- Document text:

######

The amino compound here used can be any known one and is not particularly limited, and 4,4′-diaminodiphenylmethane, 4,4′-diaminodiphenylpropane, and 4,4′-diaminodiphenyl ether are preferable from the viewpoints of heat resistance and availability of a raw material.

The benzoxazine compound here used can be any known one and is not particularly limited, and is preferably P-d type benzoxazine obtained from a bifunctional amine compound and a monofunctional phenol compound, from the viewpoint of heat resistance.

The melamine compound here used can be any known one and is not particularly limited, and is preferably hexamethylolmelamine, hexamethoxymethylmelamine, a compound obtained by methoxymethylation of 1 to 6 methylol groups of hexamethylolmelamine, or a mixture thereof, from the viewpoint of availability of a raw material.

The guanamine compound here used can be any known one and is not particularly limited, and is preferably a compound obtained by methoxymethylation of 1 to 4 methylol groups of tetramethylolguanamine such as tetramethylolguanamine, tetramethoxymethylguanamine, or a mixture thereof, from the viewpoint of heat resistance.

The glycoluril compound here used can be any known one and is not particularly limited, and is preferably tetramethylolglycoluril or tetramethoxyglycoluril from the viewpoints of heat resistance and etching resistance.

The urea compound here used can be any known one and is not particularly limited, and is preferably tetramethylurea or tetramethoxymethylurea from the viewpoint of heat resistance.

######

(Absolute pixel coordinate data)
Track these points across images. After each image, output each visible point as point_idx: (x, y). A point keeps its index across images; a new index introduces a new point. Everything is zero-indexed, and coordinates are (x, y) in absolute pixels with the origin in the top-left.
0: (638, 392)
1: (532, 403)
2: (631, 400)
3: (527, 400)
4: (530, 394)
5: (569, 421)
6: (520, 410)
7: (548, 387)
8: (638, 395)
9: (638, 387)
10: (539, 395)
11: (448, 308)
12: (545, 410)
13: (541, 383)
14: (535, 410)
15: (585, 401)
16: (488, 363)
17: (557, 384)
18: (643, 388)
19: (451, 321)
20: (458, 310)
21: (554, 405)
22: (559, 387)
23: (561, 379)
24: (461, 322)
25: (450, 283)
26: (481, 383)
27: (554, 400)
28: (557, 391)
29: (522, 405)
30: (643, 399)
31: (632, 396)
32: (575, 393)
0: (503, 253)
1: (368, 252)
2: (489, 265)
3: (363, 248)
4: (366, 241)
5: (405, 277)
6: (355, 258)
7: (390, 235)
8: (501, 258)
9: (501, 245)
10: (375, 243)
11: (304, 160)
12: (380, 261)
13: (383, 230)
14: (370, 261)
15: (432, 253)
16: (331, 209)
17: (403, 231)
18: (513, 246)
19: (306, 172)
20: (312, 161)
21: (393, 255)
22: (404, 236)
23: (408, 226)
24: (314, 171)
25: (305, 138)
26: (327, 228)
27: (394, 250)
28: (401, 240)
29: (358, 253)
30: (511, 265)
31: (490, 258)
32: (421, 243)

######

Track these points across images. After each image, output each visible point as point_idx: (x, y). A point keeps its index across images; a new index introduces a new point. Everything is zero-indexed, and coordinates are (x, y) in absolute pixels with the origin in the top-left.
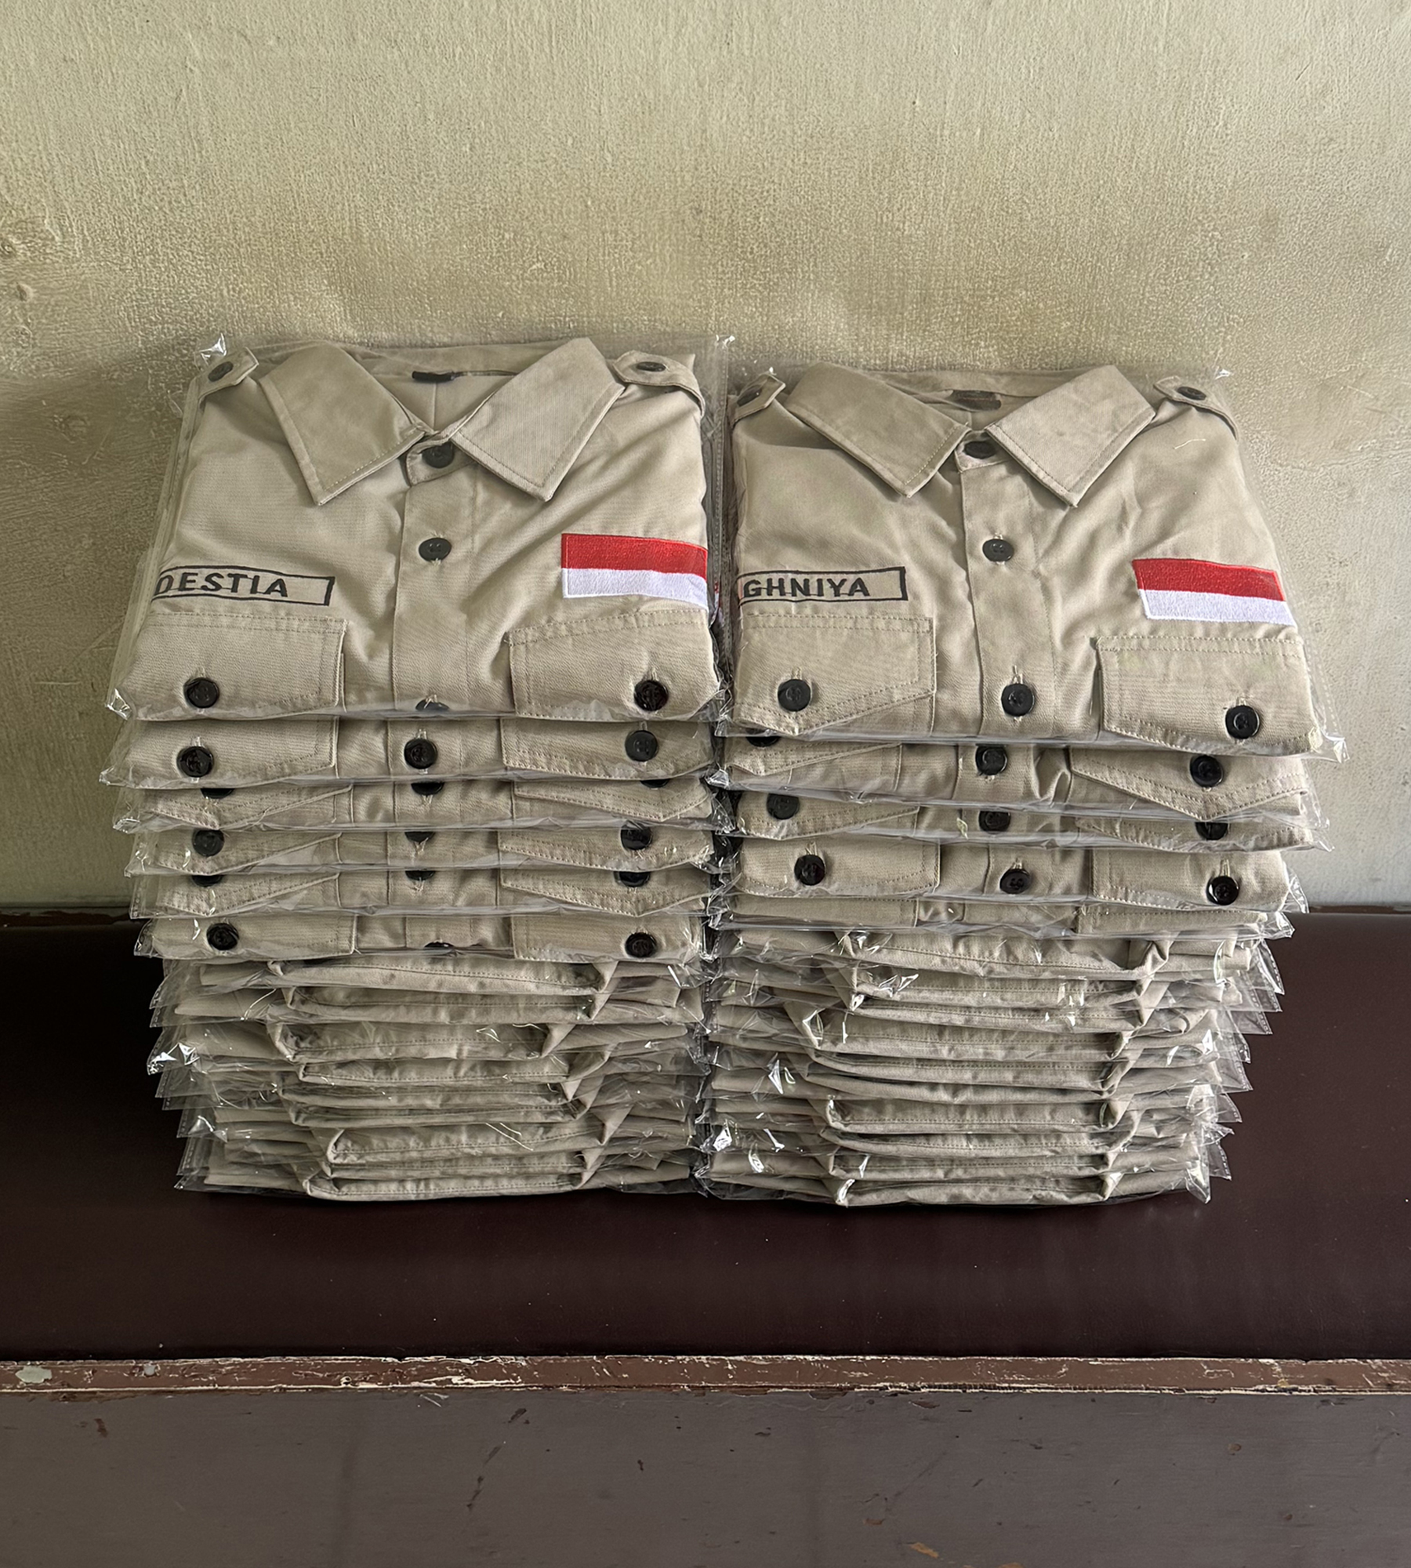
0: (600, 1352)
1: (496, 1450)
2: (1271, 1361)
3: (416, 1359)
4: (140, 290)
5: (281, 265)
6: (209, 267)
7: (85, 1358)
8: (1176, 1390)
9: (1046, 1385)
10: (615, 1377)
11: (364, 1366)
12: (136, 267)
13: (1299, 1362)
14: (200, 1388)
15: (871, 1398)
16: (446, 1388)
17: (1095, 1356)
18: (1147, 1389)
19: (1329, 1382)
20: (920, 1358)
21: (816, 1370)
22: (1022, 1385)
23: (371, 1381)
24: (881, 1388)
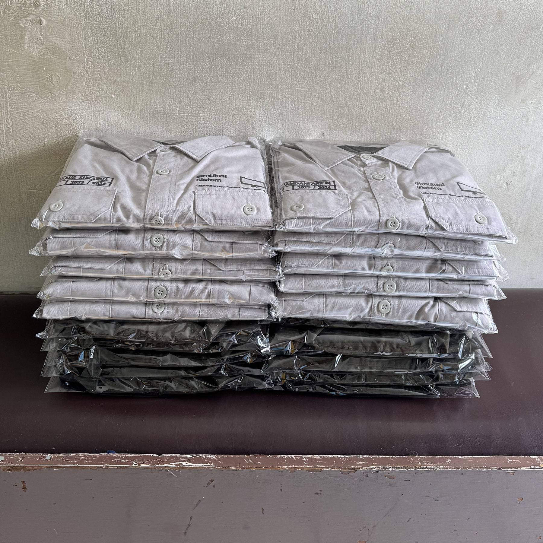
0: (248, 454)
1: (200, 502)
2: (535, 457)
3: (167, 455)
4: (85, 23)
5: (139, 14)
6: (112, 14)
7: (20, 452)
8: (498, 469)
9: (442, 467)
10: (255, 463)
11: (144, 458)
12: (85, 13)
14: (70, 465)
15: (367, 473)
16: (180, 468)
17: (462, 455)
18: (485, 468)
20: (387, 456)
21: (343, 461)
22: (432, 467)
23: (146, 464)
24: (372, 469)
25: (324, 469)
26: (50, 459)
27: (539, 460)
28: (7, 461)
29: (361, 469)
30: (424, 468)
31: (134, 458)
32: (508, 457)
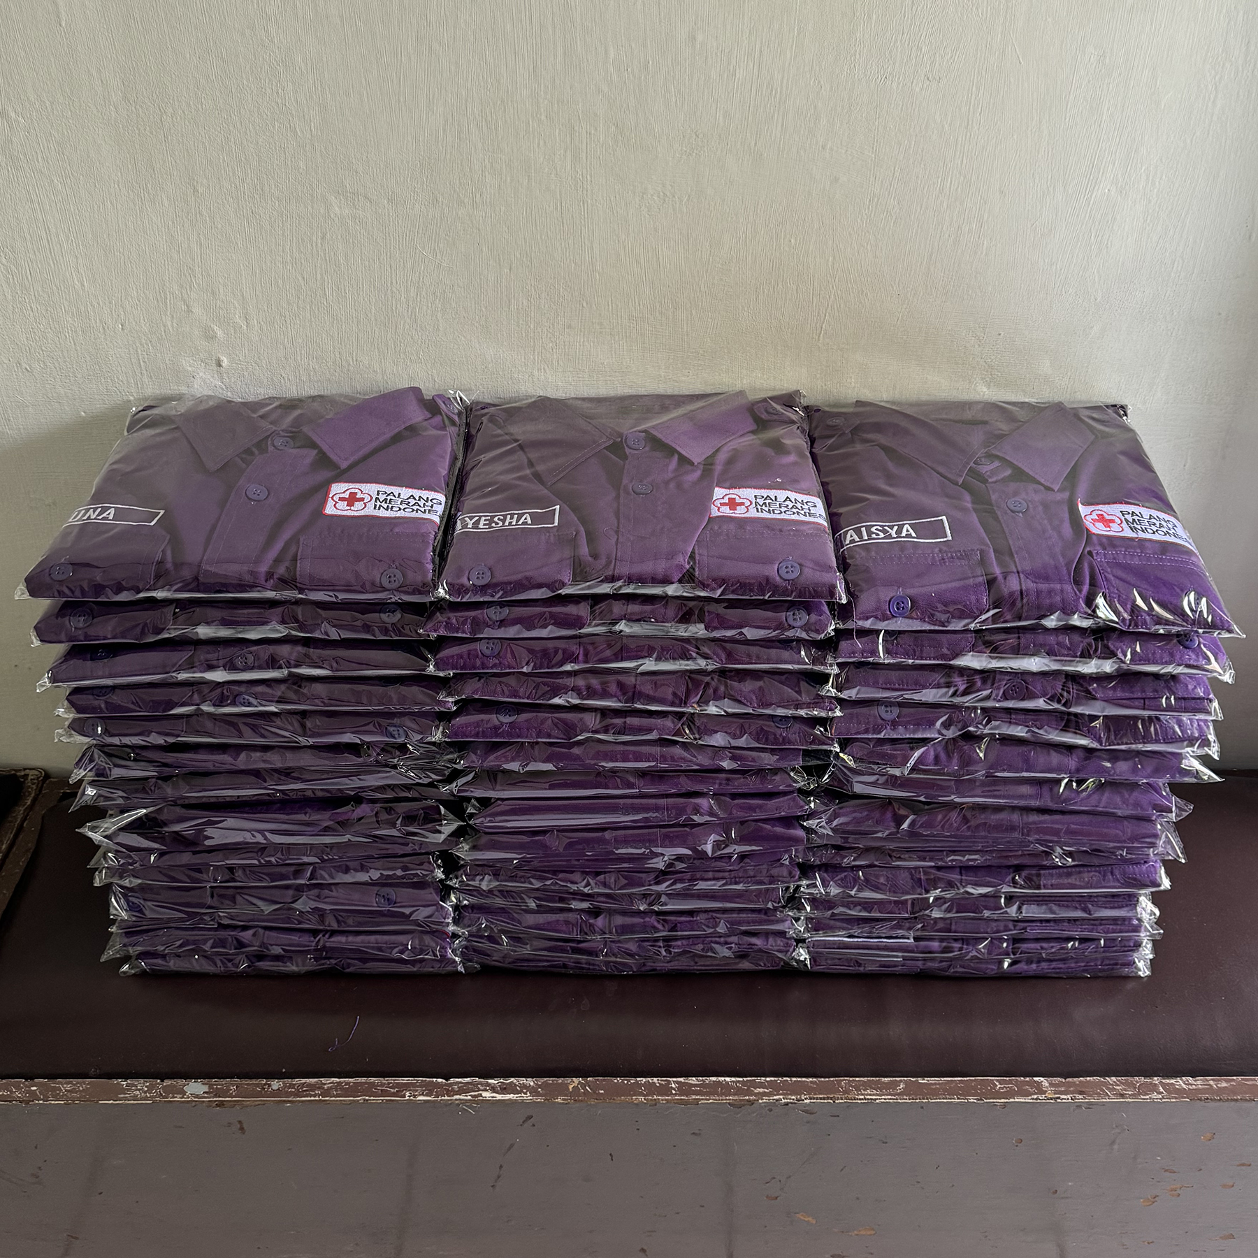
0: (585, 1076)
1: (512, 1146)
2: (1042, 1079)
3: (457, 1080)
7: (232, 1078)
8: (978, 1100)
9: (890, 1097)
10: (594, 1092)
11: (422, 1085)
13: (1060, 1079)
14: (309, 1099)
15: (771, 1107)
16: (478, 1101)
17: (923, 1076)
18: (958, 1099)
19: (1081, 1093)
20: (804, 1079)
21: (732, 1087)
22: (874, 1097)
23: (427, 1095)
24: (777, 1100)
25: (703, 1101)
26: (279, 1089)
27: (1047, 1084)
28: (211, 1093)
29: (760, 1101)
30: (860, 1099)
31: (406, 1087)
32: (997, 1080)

######

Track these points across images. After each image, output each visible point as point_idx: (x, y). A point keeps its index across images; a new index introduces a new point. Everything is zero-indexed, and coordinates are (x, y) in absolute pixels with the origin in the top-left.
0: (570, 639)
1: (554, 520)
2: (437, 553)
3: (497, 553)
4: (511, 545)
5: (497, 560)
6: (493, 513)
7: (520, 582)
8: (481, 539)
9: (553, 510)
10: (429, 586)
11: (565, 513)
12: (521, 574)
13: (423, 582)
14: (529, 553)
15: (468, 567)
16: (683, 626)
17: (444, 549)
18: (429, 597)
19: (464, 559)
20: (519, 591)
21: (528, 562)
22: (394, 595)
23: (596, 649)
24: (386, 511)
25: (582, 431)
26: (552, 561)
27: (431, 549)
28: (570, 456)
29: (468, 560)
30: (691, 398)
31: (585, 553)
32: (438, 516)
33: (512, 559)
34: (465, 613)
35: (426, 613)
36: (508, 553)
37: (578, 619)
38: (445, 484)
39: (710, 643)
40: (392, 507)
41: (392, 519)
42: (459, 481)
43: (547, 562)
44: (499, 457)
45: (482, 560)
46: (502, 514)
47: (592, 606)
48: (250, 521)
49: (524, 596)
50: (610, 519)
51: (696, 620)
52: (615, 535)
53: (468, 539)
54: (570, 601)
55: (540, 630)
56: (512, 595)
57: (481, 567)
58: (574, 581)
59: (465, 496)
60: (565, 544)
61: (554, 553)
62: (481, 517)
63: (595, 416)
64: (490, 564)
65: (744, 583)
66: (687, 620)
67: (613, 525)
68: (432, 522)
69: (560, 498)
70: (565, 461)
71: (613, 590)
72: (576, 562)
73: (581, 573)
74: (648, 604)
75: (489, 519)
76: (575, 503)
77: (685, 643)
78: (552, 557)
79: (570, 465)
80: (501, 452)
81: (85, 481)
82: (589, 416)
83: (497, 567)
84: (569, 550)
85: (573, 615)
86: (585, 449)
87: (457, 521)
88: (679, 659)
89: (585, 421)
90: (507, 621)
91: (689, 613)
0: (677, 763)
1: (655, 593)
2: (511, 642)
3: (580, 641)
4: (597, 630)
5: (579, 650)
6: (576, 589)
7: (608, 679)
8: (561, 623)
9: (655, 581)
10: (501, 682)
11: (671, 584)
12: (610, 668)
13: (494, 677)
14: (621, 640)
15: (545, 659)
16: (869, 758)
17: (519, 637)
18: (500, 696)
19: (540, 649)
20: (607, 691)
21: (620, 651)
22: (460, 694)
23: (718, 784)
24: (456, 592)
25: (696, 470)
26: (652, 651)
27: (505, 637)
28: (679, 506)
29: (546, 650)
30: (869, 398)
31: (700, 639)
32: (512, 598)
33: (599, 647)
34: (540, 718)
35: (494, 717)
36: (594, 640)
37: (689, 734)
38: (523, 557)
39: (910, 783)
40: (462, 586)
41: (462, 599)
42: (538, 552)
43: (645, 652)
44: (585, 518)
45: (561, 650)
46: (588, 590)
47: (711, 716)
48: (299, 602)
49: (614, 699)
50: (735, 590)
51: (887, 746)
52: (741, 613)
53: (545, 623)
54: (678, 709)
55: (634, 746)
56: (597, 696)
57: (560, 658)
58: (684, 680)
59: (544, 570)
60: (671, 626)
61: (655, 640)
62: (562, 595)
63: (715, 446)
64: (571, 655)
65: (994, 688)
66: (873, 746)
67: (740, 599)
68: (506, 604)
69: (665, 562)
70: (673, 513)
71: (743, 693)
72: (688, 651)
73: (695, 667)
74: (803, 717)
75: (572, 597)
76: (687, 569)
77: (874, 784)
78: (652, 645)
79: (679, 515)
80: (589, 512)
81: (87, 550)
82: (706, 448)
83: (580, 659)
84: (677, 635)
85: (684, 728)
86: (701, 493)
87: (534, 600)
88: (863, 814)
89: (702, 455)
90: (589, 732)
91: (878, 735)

######

- Tasks to perform:
1) In the text on preferred compounds, why is P-d type benzoxazine the preferred benzoxazine compound? Answer in one to three sentences.
2) Answer these from the text on preferred compounds, one line each:
(a) Which three amino compounds are named as preferable?
(b) For which reason is the preferred melamine compound chosen?
(c) Which two viewpoints favor tetramethylolglycoluril or tetramethoxyglycoluril?
3) Pick up the text on preferred compounds after its last sentence and continue it.

- Per-task answers:
1) P-d type benzoxazine, obtained from a bifunctional amine compound and a monofunctional phenol compound, is preferred for its heat resistance.

2)
(a) 4,4′-diaminodiphenylmethane, 4,4′-diaminodiphenylpropane, and 4,4′-diaminodiphenyl ether.
(b) Availability of a raw material.
(c) Heat resistance and etching resistance.

3)
In the present embodiment, a crosslinking agent having at least one allyl group may be used from the viewpoint of an enhancement in crosslinkability. In particular, allylphenols such as 2,2-bis(3-allyl-4-hydroxyphenyl)propane, 1,1,1,3,3,3-hexafluoro-2,2-bis(3-allyl-4-hydroxyphenyl)propane, bis(3-allyl-4-hydroxyphenyl)sulfone, bis(3-allyl-4-hydroxyphenyl)sulfide, and bis(3-allyl-4-hydroxyphenyl)ether are preferable.

The film forming material for lithography of the present embodiment can be used to form a film for lithography of the present embodiment by compounding the resin having a polybenzimidazole structure singly or together with the crosslinking agent, and subjecting the resultant to crosslinking and curing by a known method. Examples of the crosslinking method include procedures such as thermal cuing and photo-curing.

The content ratio of the crosslinking agent is, for example, in the range from 0.1 to 100 parts by mass, and is preferably in the range from 1 to 50 parts by mass, more preferably in the range from 1 to 30 parts by mass based on 100 parts by mass of the resin having a polybenzimidazole structure, from the viewpoints of heat resistance and solubility.

<Crosslinking Promoting Agent>

A crosslinking promoting agent for prompting crosslinking and curing reactions can be, if necessary, used in the composition for film formation for lithography of the present embodiment.

The crosslinking promoting agent is not particularly limited as long as it promotes crosslinking and curing reactions, and examples thereof include amines, imidazoles, organic phosphines, and Lewis acid. Such a crosslinking promoting agent can be used singly or in combinations of two or more kinds thereof. In particular, imidazoles or organic phosphines are preferable, and imidazoles are more preferable from the viewpoint of a decrease in crosslinking temperature.

The crosslinking promoting agent here used can be any known one and is not particularly limited, and examples include any crosslinking promoting agent described in International Publication No. WO 2018/016614. In particular, 2-methylimidazole, 2-phenylimidazole, and 2-ethyl-4-methylimidazole are preferable from the viewpoints of heat resistance and promotion of curing.

The content of the crosslinking promoting agent based on 100 parts by mass of the total mass of the resin having a polybenzimidazole structure and the crosslinking agent is usually preferably 0.1 to 10 parts by mass, and is more preferably 0.1 to 5 parts by mass, further preferably 0.1 to 3 parts by mass from the viewpoints of ease of control and economic efficiency.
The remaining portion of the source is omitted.